When you’re faced with fixing up a 1972 Honda N600, you don’t get to go on a forum and get all your answers online. You need to keep an eagle eye on eBay and wait for a holy book to pop up: the shop manual.
In my car repair life, I’ve had it easy. I went down the route of Volkswagen ownership. For me there is the greatest car repair manual ever written. I also have multiple people in my phone contacts who know old VWs by heart, including my coworker Jason. His Bug is almost the same as mine, down to the dual carb setup from the same California shop, the Kaddie Shack. Time after time, when something goes wrong, I have someone to call, something to Google for a guide.
This is not something to be enjoyed by John of The Curb Cut, who picked up a Honda N600 with a spare motor to replace its worn out, original 600cc air-cooled two-cylinder.
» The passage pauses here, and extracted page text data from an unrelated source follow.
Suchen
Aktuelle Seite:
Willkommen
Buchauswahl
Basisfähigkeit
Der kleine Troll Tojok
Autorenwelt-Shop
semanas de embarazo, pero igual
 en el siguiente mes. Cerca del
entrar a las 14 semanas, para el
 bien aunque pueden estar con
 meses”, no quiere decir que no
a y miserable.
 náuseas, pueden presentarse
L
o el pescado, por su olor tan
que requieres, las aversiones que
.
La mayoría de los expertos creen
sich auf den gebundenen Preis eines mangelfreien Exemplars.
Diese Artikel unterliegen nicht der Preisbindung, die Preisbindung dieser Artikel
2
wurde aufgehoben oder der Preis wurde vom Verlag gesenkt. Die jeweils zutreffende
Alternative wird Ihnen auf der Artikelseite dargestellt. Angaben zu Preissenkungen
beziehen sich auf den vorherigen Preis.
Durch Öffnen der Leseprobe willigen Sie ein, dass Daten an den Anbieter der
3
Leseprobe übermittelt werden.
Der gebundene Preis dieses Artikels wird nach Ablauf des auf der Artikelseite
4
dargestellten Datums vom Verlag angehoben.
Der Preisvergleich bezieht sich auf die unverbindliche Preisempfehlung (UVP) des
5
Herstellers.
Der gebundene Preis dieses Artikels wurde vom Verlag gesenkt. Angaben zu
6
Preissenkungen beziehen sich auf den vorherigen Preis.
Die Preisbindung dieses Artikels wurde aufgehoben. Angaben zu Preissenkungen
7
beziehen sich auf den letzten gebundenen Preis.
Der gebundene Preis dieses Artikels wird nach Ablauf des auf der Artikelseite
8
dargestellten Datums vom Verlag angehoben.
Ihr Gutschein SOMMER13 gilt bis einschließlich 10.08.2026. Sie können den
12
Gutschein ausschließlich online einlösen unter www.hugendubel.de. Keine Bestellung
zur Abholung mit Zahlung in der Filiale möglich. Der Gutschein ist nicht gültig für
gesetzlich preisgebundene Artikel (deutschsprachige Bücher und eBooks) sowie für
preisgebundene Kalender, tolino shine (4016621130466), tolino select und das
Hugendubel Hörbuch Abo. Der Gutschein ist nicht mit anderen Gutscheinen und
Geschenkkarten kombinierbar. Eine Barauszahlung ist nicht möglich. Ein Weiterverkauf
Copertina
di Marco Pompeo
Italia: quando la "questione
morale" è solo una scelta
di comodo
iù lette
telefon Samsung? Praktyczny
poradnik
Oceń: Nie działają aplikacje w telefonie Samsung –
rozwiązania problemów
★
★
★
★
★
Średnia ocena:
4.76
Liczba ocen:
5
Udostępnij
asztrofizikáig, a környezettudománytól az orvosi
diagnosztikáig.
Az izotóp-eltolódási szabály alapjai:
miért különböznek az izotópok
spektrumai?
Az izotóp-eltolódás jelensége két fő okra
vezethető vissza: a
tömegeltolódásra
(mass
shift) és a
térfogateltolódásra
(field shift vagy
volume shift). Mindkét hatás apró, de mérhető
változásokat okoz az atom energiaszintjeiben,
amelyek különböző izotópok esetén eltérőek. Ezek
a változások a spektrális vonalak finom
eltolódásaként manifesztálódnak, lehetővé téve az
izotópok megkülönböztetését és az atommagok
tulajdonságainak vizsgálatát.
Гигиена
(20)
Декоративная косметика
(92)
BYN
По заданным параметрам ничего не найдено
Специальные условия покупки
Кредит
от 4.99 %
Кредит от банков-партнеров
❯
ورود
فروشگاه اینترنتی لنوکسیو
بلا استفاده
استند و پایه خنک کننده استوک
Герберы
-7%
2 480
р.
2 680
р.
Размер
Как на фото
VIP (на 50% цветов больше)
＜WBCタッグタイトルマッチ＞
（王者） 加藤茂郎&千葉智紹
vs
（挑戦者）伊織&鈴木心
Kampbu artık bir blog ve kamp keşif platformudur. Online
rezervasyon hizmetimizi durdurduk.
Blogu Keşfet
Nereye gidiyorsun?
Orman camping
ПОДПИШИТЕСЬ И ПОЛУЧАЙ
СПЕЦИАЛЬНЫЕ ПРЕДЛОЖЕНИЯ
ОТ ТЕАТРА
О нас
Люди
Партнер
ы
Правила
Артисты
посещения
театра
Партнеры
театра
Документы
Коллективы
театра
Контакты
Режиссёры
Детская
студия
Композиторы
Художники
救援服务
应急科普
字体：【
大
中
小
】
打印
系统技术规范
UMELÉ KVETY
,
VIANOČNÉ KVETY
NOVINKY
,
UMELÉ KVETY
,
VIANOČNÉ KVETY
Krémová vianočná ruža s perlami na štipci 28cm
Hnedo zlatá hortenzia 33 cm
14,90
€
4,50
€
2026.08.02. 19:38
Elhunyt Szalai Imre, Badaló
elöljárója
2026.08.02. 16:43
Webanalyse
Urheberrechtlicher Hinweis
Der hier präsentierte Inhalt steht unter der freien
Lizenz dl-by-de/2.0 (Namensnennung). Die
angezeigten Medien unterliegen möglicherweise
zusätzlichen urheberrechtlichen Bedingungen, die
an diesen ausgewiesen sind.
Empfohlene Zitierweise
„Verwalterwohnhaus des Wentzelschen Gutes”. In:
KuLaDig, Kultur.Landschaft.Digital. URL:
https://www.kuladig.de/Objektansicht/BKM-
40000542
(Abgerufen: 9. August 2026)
It’s a treat to have a new engine to swap into a clean old chassis (that’s what happened to my Bug, actually), but you still need instructions.
So John did what you do: Scour eBay until an original shop manual comes up. With a shop manual, you have what Honda mechanics have before them. You have all of your correct procedures, as dictated by the company that put the car together in the first place.
The N600, I should say, is a wonderfully interesting car. It was the first Honda we got in America, a start of many good things to come. It looks like a Mini but rocks an air-cooled engine, good for something around 40 horsepower from two cylinders and 600cc of displacement. You also got 9,000 rpm, though that’s more in the realm of “motorcycle” than Ferrari. As for that power figure, you get similar output from a Volkswagen with twice the cylinders and almost three times the displacement. This Honda company might have something going for it!
A 600cc two-cylinder might sound diminutive for a car, but it was actually a big step up from its sister car, the N360. Not quite a highway star.
As for this particular one in Brooklyn, it is an act of trust to take the manufacturer at its word. All you have are the procedures as they are written. It’s not flying blind, but it’s not far off.
So it’s still satisfying to see the engine removal come together by the book, as they say. Only a few little things in the manual are a hair off, but the whole procedure does work.
There are many people out there who can look at a car they’ve never worked on before and intuit how it went together, and how it should come apart. Some cars make that easy. A radiator replacement on my old Lexus was like that. For the rest of the car world, I’m happy that these shop manuals are still around, giving us all a little hope that something like fixing up a ’72 N600, 9,000 rpm and all, is a feasible project.